Budapest -- which under Orban sought close ties to Moscow until the invasion of Ukraine -- insists a ban would spark recession, shortages and rocketing prices, and undermine Hungary's energy security.

In a letter last week, Orban told EU chief Charles Michel that bringing up the embargo at the leaders' summit would be pointless.

"Solutions must come before sanctions," said Orban, who has often been the odd-man-out in EU decision-making and currently is at loggerheads with the bloc over rule-of-law issues.

Orban has dismissed the EU's compromise offer of a short exemption of a few years, and insists that the package exempts imports through pipelines like the  "Druzhba" (Friendship) which delivers the Urals crude brand that meets around 65 percent of landlocked Hungary's oil demand.
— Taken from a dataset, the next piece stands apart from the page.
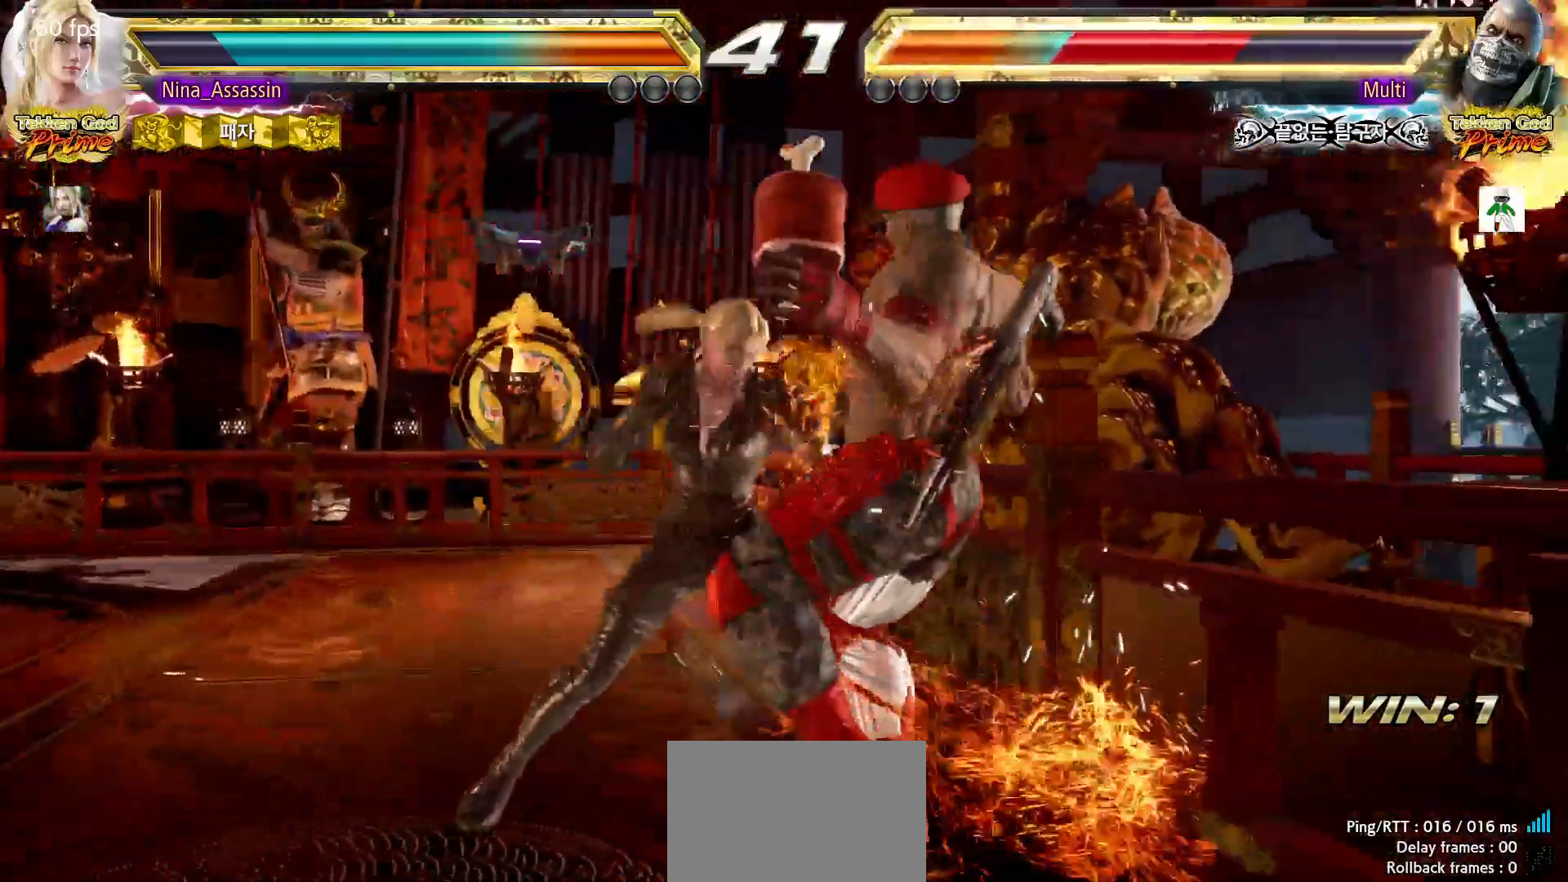
{"buttons": [], "left_stick": "center", "events": [[300, "left_stick", "down-right"], [333, "SQUARE", "down"], [383, "SQUARE", "up"], [450, "left_stick", "center"]]}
Alternatively it wants a longer exemption and transition period of at least three and half to four years, and at least 800 million euros ($860 million) in EU funds to re-tool refineries for non-Russian crude oil processing and boost the capacity of a pipeline to neighbouring Croatia.

Faced with the stand-off, voices abroad, including German economy minister Robert Habeck, have called for the EU to launch the embargo regardless.